** Opening AVAILABLE DATA block **
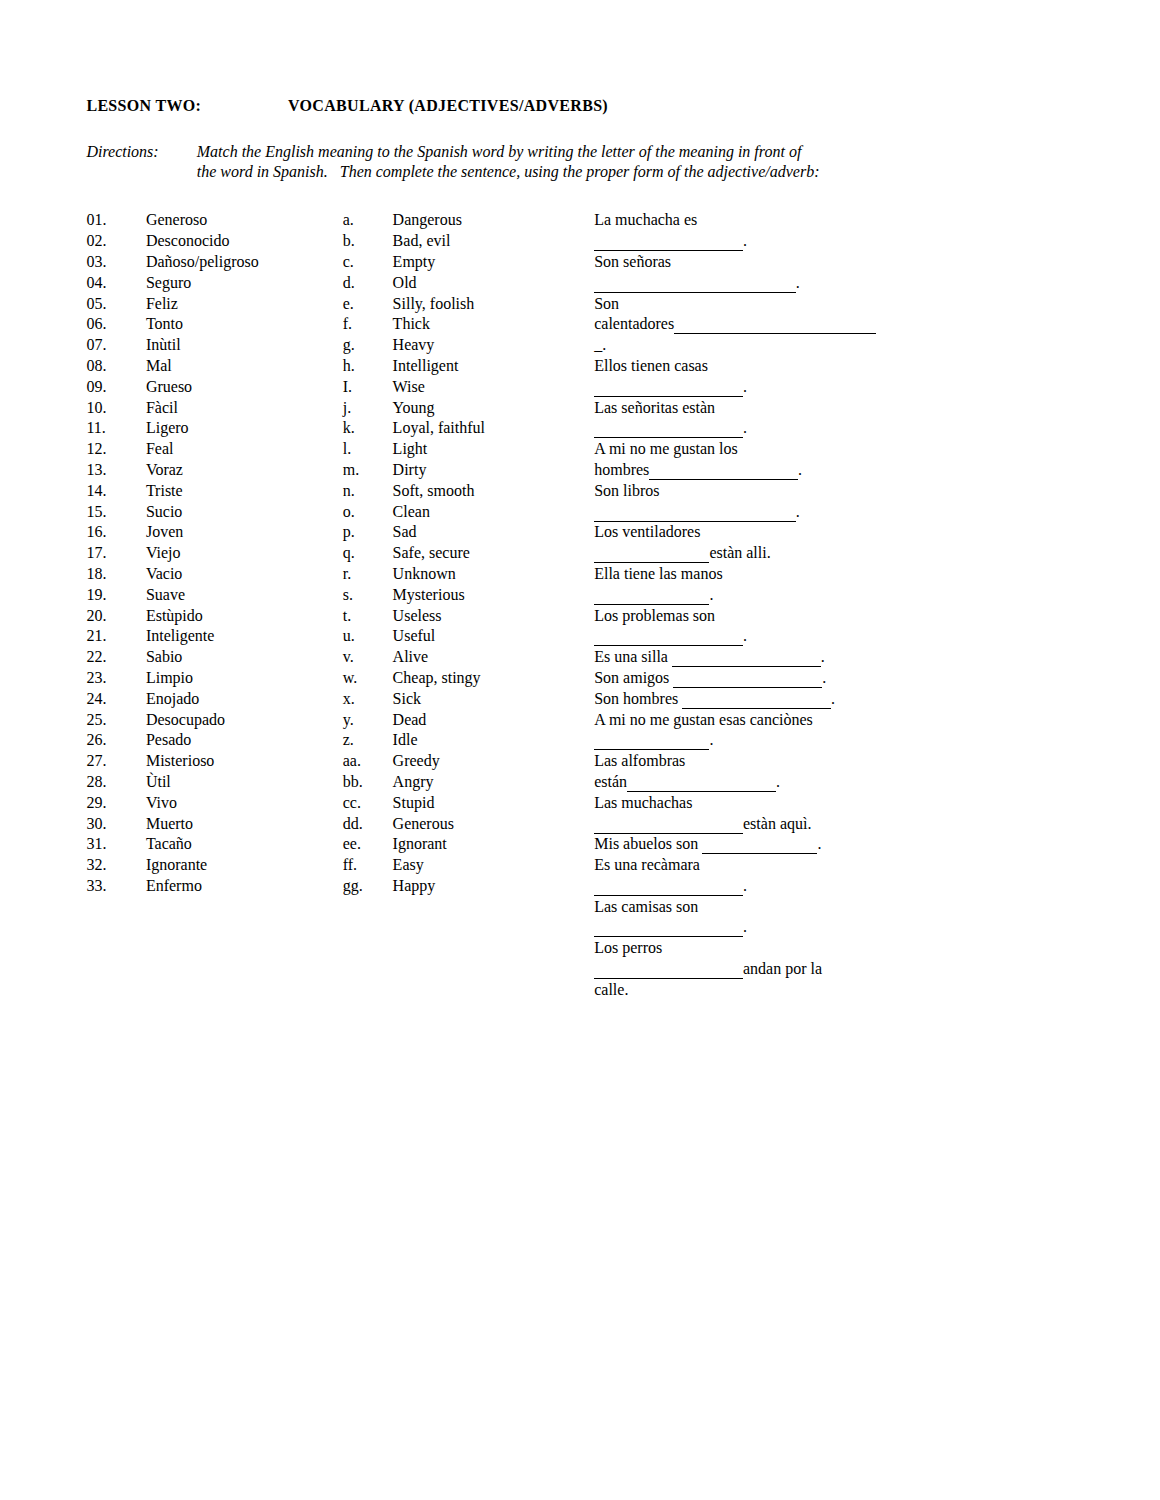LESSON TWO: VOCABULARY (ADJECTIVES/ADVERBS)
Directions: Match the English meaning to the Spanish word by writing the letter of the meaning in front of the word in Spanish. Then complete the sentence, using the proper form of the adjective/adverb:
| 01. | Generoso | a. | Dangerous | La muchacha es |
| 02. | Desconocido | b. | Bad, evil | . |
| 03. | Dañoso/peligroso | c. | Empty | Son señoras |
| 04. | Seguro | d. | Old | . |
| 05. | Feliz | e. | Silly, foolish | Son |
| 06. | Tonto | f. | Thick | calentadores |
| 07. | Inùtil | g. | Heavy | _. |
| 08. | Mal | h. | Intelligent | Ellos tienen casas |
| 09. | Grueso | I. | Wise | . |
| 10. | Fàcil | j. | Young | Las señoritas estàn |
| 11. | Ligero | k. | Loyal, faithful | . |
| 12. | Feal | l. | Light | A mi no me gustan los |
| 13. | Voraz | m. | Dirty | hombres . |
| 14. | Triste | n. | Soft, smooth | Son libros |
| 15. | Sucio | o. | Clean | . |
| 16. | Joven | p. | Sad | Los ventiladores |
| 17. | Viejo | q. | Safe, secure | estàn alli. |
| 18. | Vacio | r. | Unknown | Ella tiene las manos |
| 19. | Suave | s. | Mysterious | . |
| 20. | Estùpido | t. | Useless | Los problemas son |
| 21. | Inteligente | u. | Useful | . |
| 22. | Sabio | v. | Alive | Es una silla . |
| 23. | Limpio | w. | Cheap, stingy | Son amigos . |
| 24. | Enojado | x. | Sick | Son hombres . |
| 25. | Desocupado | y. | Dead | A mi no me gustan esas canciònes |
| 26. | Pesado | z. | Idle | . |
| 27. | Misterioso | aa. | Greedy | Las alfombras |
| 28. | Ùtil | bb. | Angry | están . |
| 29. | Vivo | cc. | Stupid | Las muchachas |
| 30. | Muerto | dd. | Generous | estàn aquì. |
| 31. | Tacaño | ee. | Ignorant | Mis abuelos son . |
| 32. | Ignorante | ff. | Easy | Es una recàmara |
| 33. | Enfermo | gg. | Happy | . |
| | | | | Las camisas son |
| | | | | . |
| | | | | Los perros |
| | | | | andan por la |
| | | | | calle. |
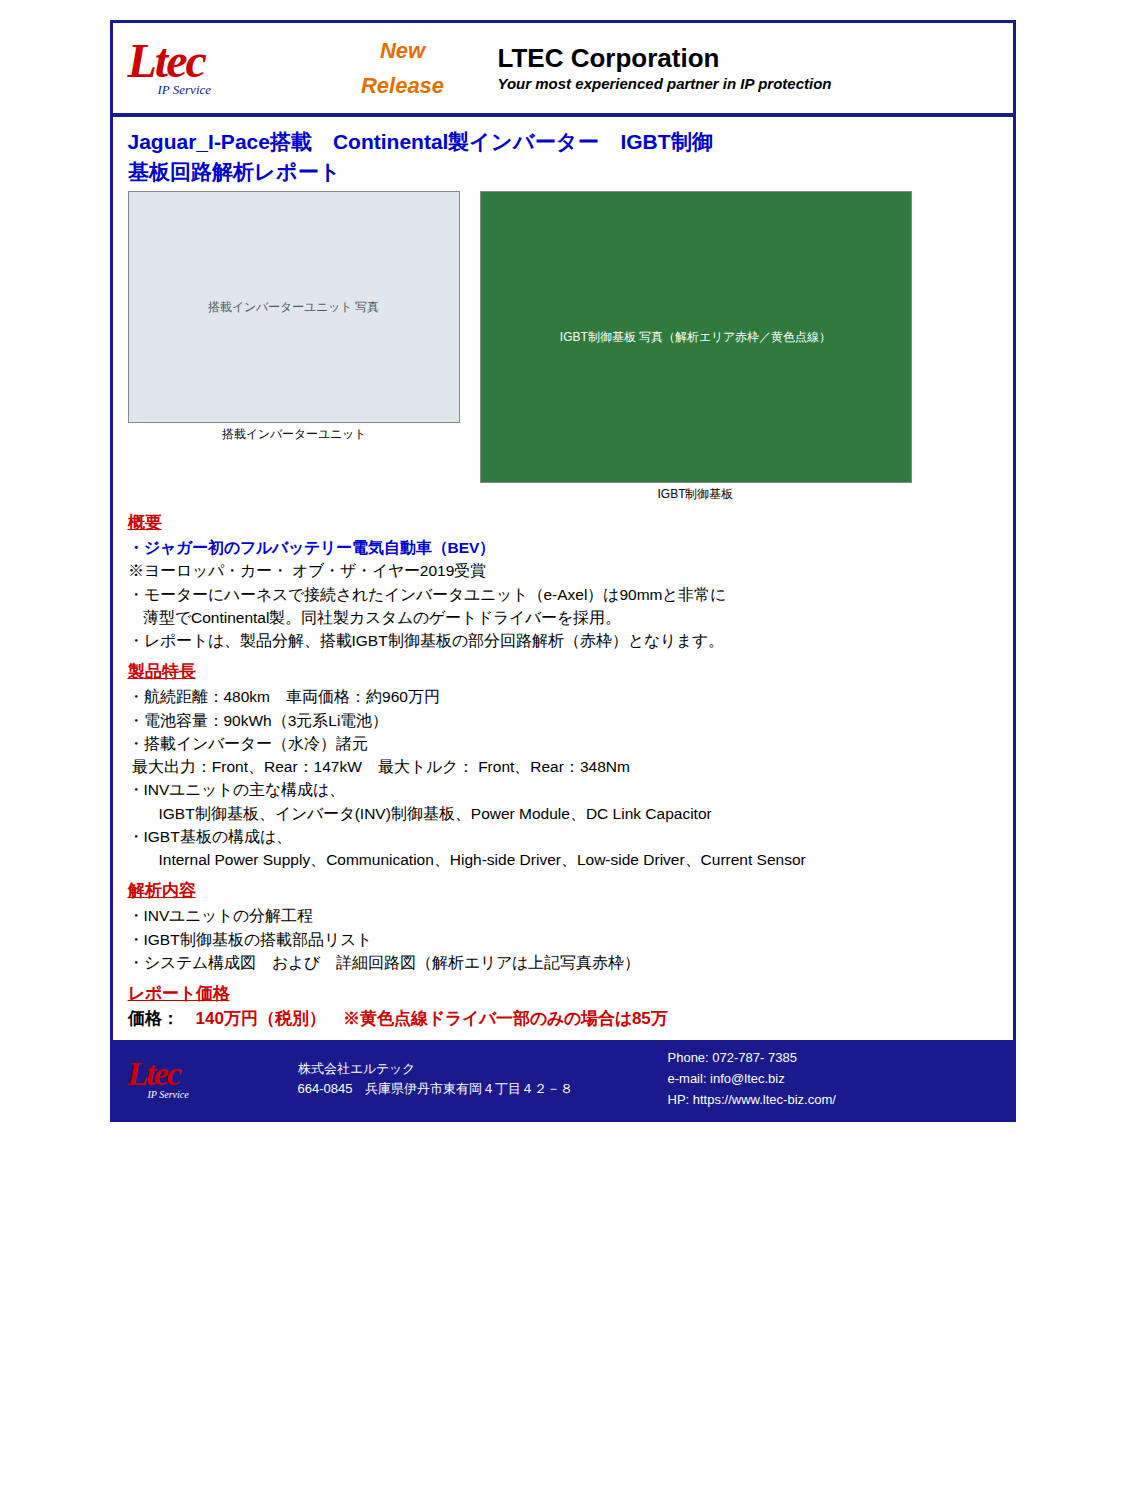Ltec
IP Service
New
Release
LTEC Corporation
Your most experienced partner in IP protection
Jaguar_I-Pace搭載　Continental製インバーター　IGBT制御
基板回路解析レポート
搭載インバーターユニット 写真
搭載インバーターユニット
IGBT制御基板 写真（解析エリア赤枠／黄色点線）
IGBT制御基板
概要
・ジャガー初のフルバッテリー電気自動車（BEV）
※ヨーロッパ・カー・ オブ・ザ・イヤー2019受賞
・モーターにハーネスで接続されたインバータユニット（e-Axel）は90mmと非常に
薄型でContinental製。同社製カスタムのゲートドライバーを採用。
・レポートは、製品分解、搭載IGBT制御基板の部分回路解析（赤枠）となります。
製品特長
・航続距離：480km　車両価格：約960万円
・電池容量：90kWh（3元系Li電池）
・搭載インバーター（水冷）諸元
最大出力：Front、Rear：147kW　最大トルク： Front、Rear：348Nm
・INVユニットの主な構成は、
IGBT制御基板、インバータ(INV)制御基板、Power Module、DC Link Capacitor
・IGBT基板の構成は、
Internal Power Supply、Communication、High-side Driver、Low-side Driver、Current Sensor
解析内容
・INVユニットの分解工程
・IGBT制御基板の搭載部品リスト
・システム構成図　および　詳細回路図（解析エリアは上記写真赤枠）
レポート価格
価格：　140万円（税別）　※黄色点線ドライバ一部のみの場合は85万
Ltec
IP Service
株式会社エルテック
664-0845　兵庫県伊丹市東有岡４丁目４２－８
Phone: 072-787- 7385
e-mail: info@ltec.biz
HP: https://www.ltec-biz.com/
** Closing AVAILABLE DATA block **
With the pictures removed, please retype each record exactly.

▶ _RESPONSE BOX_:
LESSON TWO: VOCABULARY (ADJECTIVES/ADVERBS)
Directions: Match the English meaning to the Spanish word by writing the letter of the meaning in front of the word in Spanish. Then complete the sentence, using the proper form of the adjective/adverb:
| 01. | Generoso | a. | Dangerous | La muchacha es |
| 02. | Desconocido | b. | Bad, evil | . |
| 03. | Dañoso/peligroso | c. | Empty | Son señoras |
| 04. | Seguro | d. | Old | . |
| 05. | Feliz | e. | Silly, foolish | Son |
| 06. | Tonto | f. | Thick | calentadores |
| 07. | Inùtil | g. | Heavy | _. |
| 08. | Mal | h. | Intelligent | Ellos tienen casas |
| 09. | Grueso | I. | Wise | . |
| 10. | Fàcil | j. | Young | Las señoritas estàn |
| 11. | Ligero | k. | Loyal, faithful | . |
| 12. | Feal | l. | Light | A mi no me gustan los |
| 13. | Voraz | m. | Dirty | hombres . |
| 14. | Triste | n. | Soft, smooth | Son libros |
| 15. | Sucio | o. | Clean | . |
| 16. | Joven | p. | Sad | Los ventiladores |
| 17. | Viejo | q. | Safe, secure | estàn alli. |
| 18. | Vacio | r. | Unknown | Ella tiene las manos |
| 19. | Suave | s. | Mysterious | . |
| 20. | Estùpido | t. | Useless | Los problemas son |
| 21. | Inteligente | u. | Useful | . |
| 22. | Sabio | v. | Alive | Es una silla . |
| 23. | Limpio | w. | Cheap, stingy | Son amigos . |
| 24. | Enojado | x. | Sick | Son hombres . |
| 25. | Desocupado | y. | Dead | A mi no me gustan esas canciònes |
| 26. | Pesado | z. | Idle | . |
| 27. | Misterioso | aa. | Greedy | Las alfombras |
| 28. | Ùtil | bb. | Angry | están . |
| 29. | Vivo | cc. | Stupid | Las muchachas |
| 30. | Muerto | dd. | Generous | estàn aquì. |
| 31. | Tacaño | ee. | Ignorant | Mis abuelos son . |
| 32. | Ignorante | ff. | Easy | Es una recàmara |
| 33. | Enfermo | gg. | Happy | . |
| | | | | Las camisas son |
| | | | | . |
| | | | | Los perros |
| | | | | andan por la |
| | | | | calle. |
Ltec
IP Service
New
Release
LTEC Corporation
Your most experienced partner in IP protection
Jaguar_I-Pace搭載　Continental製インバーター　IGBT制御
基板回路解析レポート
搭載インバーターユニット 写真
搭載インバーターユニット
IGBT制御基板 写真（解析エリア赤枠／黄色点線）
IGBT制御基板
概要
・ジャガー初のフルバッテリー電気自動車（BEV）
※ヨーロッパ・カー・ オブ・ザ・イヤー2019受賞
・モーターにハーネスで接続されたインバータユニット（e-Axel）は90mmと非常に
薄型でContinental製。同社製カスタムのゲートドライバーを採用。
・レポートは、製品分解、搭載IGBT制御基板の部分回路解析（赤枠）となります。
製品特長
・航続距離：480km　車両価格：約960万円
・電池容量：90kWh（3元系Li電池）
・搭載インバーター（水冷）諸元
最大出力：Front、Rear：147kW　最大トルク： Front、Rear：348Nm
・INVユニットの主な構成は、
IGBT制御基板、インバータ(INV)制御基板、Power Module、DC Link Capacitor
・IGBT基板の構成は、
Internal Power Supply、Communication、High-side Driver、Low-side Driver、Current Sensor
解析内容
・INVユニットの分解工程
・IGBT制御基板の搭載部品リスト
・システム構成図　および　詳細回路図（解析エリアは上記写真赤枠）
レポート価格
価格：　140万円（税別）　※黄色点線ドライバ一部のみの場合は85万
Ltec
IP Service
株式会社エルテック
664-0845　兵庫県伊丹市東有岡４丁目４２－８
Phone: 072-787- 7385
e-mail: info@ltec.biz
HP: https://www.ltec-biz.com/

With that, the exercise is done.